Review | The Spy Who Dumped Me film review: Mila Kunis, Kate McKinnon are best buddies in schizophrenic action comedy
The attempt to mix laughs and extreme violence seems to have failed, and the attempts at vulgarity fall flat, but the comedy scenes work in isolation and there’s some chemistry between McKinnon and Kunis
3/5 stars
The schizophrenic nature of The Spy Who Dumped Me makes it difficult to enjoy fully. The action scenes are full of nasty, bone-crunching violence, while the comedy scenes consist of cheerful and energetic buddy-buddy humour. The two strands fail to gel, and when they coincide – such as in a torture scene – it’s a mismatch.
Kate McKinnon and director Susanna Fogel on making The Spy Who Dumped Me
Mila Kunis plays Audrey, a party-loving girl who unknowingly dates a spy (Justin Theroux). When he gets shot by a hitman, he gives Audrey a flash drive to take to his contact in Budapest.

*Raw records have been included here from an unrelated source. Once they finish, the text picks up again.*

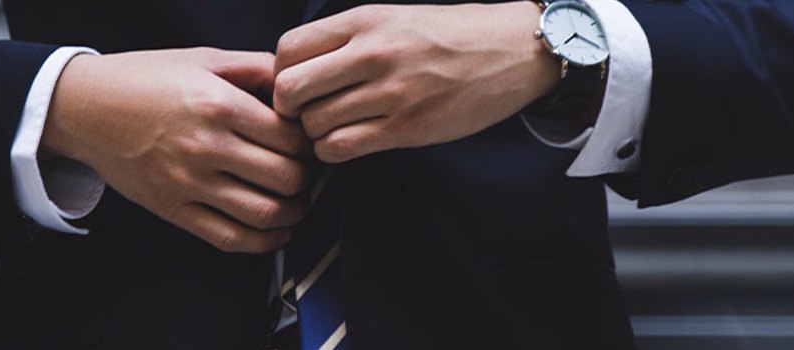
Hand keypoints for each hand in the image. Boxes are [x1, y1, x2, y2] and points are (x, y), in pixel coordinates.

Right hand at [43, 48, 311, 252]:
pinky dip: (263, 242)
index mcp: (219, 105)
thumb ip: (254, 67)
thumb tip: (296, 82)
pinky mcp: (172, 208)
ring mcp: (189, 182)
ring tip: (296, 202)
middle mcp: (206, 146)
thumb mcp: (203, 58)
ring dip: (293, 213)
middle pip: (286, 177)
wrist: (85, 107)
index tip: (308, 143)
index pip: (290, 137)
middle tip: (307, 173)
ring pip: (265, 213)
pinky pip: (229, 238)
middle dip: (307, 179)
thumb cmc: (143, 79)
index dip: (309, 143)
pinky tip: (275, 232)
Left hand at [274, 2, 560, 162]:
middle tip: (306, 112)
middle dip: (289, 107)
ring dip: (315, 133)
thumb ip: (346, 38)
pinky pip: (342, 148)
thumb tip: (295, 67)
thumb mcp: (393, 17)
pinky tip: (349, 142)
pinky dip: (334, 151)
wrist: (513, 50)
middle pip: (290, 90)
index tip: (297, 84)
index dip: (280, 73)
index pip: (287, 50)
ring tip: (333, 127)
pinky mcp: (408, 127)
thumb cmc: (449, 35)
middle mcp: (373, 54)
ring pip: (314, 124)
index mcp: (364, 21)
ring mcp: (391, 93)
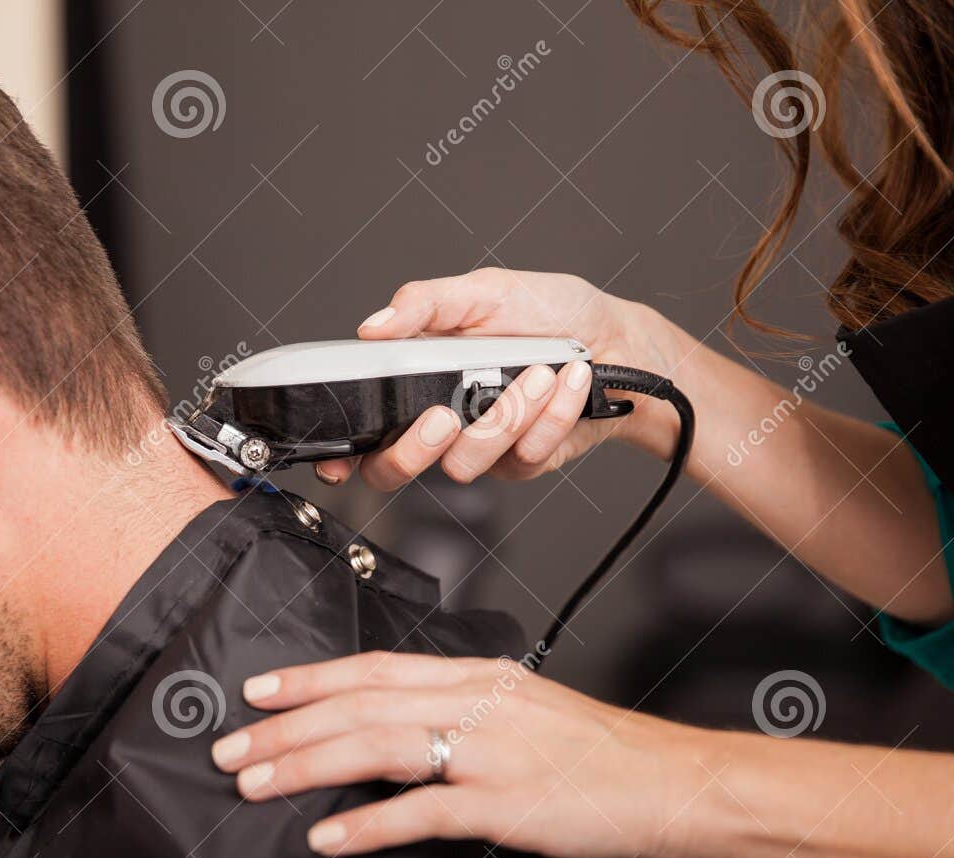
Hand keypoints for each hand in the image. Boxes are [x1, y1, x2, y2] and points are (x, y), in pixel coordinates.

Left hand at [209, 650, 717, 857]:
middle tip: (231, 747)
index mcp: (480, 676)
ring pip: (375, 747)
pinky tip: (327, 835)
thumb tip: (403, 725)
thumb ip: (467, 709)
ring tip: (255, 785)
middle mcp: (477, 701)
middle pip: (360, 705)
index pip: (375, 667)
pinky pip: (421, 810)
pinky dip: (367, 822)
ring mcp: (490, 750)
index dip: (310, 678)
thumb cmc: (605, 754)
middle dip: (285, 726)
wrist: (677, 782)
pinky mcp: (505, 802)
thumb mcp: (529, 709)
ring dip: (306, 766)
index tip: (258, 689)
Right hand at [317, 268, 690, 488]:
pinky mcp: (523, 462)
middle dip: (416, 448)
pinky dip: (550, 414)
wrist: (618, 341)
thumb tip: (374, 324)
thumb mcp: (483, 291)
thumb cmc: (550, 312)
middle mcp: (442, 418)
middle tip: (445, 413)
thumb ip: (425, 305)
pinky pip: (521, 455)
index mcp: (417, 377)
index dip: (339, 454)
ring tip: (539, 371)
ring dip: (506, 415)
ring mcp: (482, 446)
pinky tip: (567, 381)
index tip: (335, 460)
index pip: (363, 427)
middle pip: (395, 469)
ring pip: (464, 463)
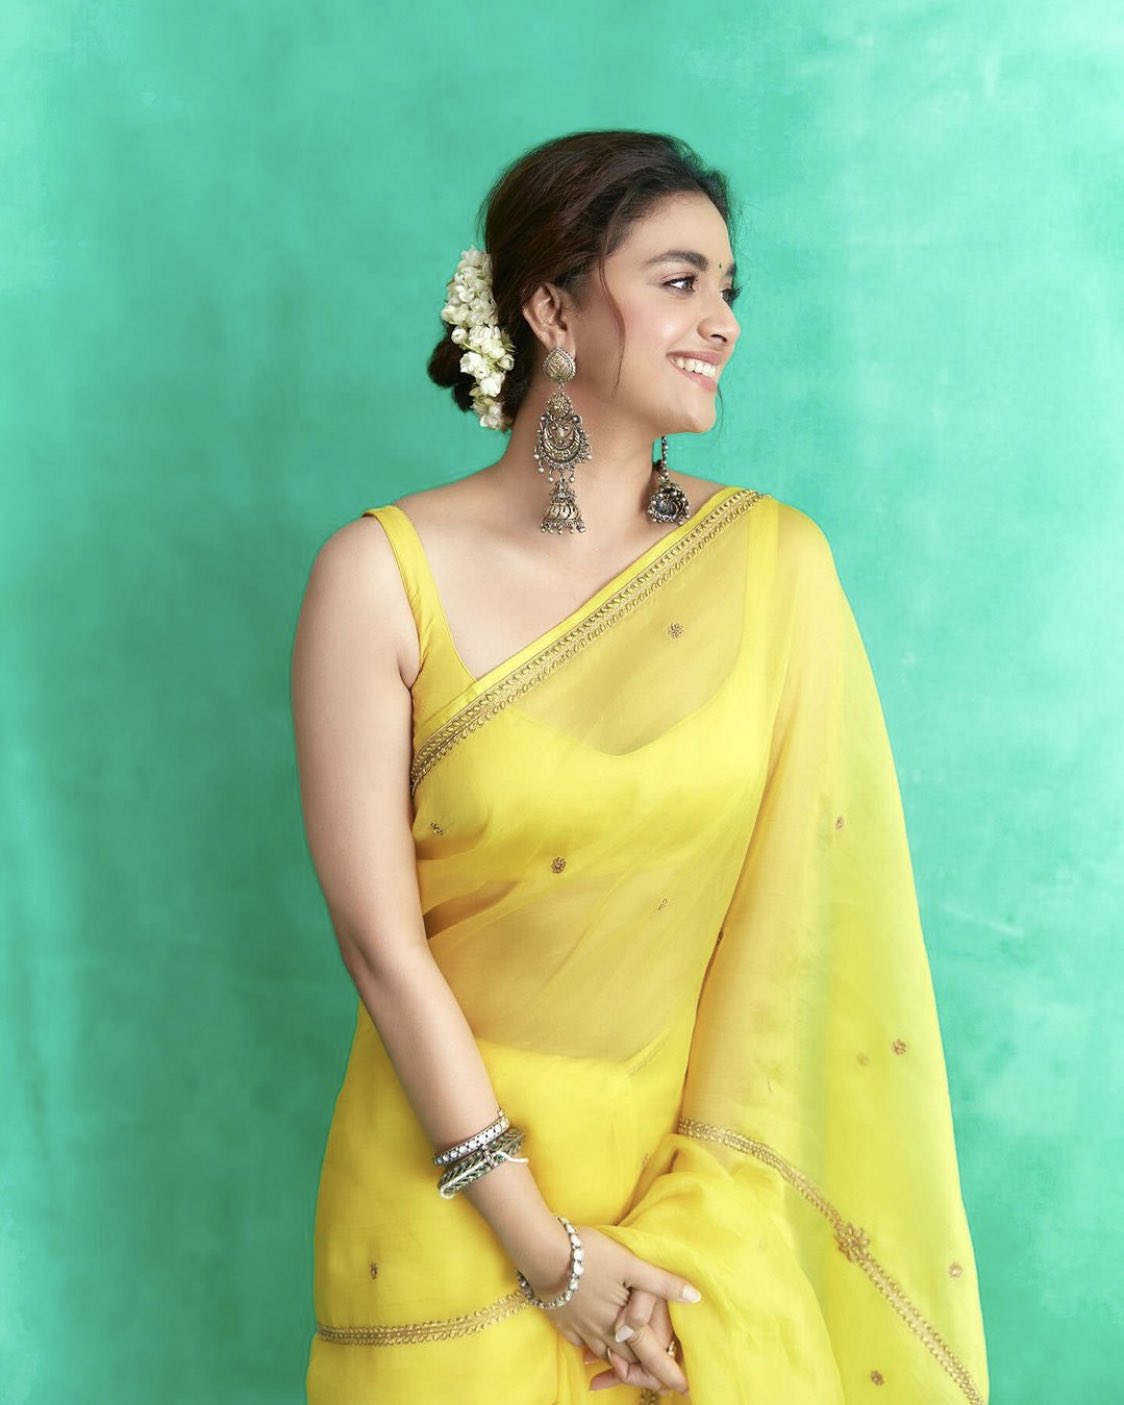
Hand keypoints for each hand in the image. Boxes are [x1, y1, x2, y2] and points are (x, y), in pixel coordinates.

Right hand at [521, 1226, 694, 1396]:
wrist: (542, 1254)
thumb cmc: (590, 1256)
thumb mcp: (630, 1264)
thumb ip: (661, 1283)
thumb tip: (694, 1297)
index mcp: (622, 1324)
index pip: (650, 1355)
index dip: (668, 1372)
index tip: (685, 1387)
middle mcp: (602, 1334)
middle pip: (627, 1362)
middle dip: (643, 1372)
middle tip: (657, 1377)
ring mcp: (580, 1330)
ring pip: (604, 1355)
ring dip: (619, 1364)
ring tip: (630, 1369)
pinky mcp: (563, 1322)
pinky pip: (583, 1345)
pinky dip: (593, 1351)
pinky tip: (594, 1347)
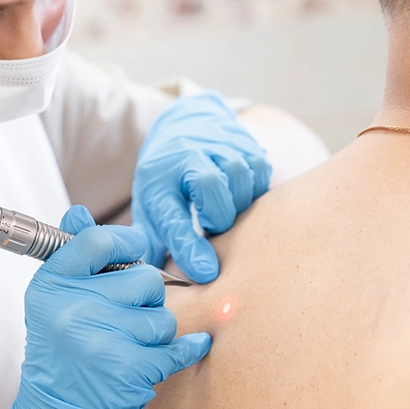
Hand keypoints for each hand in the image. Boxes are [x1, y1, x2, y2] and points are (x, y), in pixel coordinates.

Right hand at [0, 206, 210, 408]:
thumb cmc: (61, 347)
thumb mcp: (54, 297)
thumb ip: (73, 254)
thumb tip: (79, 212)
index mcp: (52, 283)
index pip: (98, 240)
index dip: (126, 242)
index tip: (134, 250)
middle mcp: (71, 308)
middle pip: (143, 279)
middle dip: (145, 298)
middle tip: (124, 314)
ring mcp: (98, 338)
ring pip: (162, 316)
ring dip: (156, 330)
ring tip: (131, 342)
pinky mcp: (126, 369)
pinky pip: (175, 347)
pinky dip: (186, 349)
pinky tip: (185, 348)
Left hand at [131, 91, 271, 282]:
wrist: (183, 125)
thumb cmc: (166, 178)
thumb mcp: (149, 205)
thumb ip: (152, 241)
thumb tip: (155, 284)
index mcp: (157, 178)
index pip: (172, 215)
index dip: (188, 246)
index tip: (205, 273)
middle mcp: (186, 156)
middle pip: (210, 184)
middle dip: (218, 216)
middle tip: (214, 228)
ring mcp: (217, 145)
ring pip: (239, 175)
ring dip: (238, 204)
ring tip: (227, 212)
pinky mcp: (246, 143)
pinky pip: (260, 170)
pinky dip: (256, 190)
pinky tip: (241, 197)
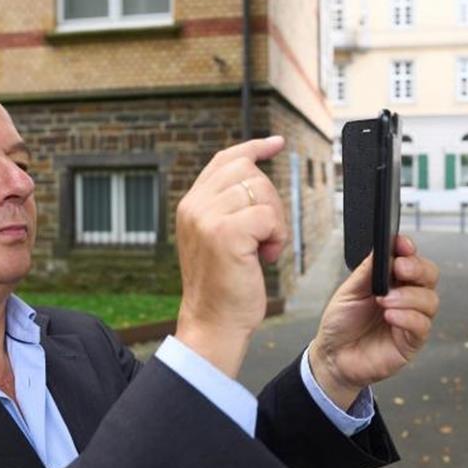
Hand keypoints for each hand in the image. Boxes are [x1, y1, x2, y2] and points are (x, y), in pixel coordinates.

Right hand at [174, 136, 288, 377]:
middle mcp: (194, 206)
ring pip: (260, 191)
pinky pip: (267, 216)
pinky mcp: (224, 234)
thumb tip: (255, 176)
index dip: (253, 148)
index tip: (276, 144)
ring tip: (265, 249)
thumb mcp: (220, 239)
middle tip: (269, 235)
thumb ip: (228, 208)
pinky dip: (276, 235)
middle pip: (248, 172)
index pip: (224, 161)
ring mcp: (206, 218)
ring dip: (275, 221)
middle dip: (271, 200)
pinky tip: (265, 257)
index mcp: (191, 205)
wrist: (213, 323)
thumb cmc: (223, 286)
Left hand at [309, 235, 438, 409]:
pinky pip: (422, 326)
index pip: (411, 259)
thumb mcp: (349, 292)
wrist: (333, 357)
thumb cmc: (342, 323)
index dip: (409, 249)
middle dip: (418, 269)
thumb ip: (366, 272)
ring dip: (409, 296)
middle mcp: (406, 297)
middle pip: (429, 276)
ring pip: (430, 301)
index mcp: (392, 281)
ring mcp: (411, 319)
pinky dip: (408, 318)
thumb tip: (380, 249)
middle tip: (400, 269)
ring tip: (384, 300)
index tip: (402, 244)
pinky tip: (390, 316)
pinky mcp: (411, 342)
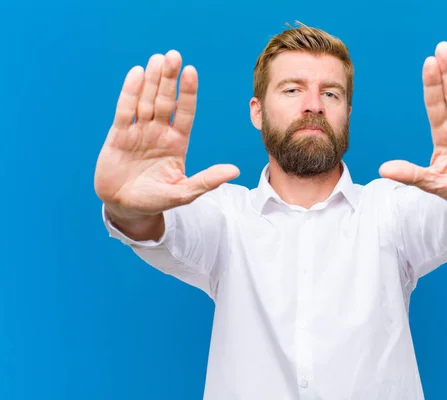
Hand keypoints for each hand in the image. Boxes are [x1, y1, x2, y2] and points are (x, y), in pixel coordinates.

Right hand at [94, 50, 239, 217]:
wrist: (124, 206)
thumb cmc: (155, 200)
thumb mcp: (184, 193)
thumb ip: (206, 180)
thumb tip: (234, 171)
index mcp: (177, 142)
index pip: (184, 112)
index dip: (187, 93)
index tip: (191, 72)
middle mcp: (159, 132)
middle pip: (165, 100)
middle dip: (170, 79)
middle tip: (174, 56)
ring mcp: (138, 131)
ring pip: (146, 100)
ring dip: (152, 80)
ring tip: (158, 59)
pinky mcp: (118, 135)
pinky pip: (124, 110)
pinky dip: (130, 92)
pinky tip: (137, 74)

Looking for adventure, Audrey enlists the help of best buddy Morgan (Saturday Night Live comedienne Kate McKinnon) to complete the mission in Hungary. But a run-in with debonair British agent Sebastian (Sam Heughan) throws their plan into chaos.
Although the title is a pun on 1977’s The Spy Who Loved Me, it’s not the 007 parody the name suggests. The opening action scene plays like a Daniel Craig Bond sequence, but after that, it devolves into on odd mix of Atomic Blonde meets Central Intelligence and Rough Night . The producers were aiming for an R-rated comedy, but some of the vulgarity – which includes stuffing the flash drive into female orifices – seems forced and unnecessary.

Yet many of the comedy scenes do work well in isolation. Impersonator extraordinaire McKinnon is the best thing here, and her exuberance often manages to overcome the film’s stylistic problems to provide an entertaining watch. Her comic timing is superb, and there is genuine chemistry between her and Kunis.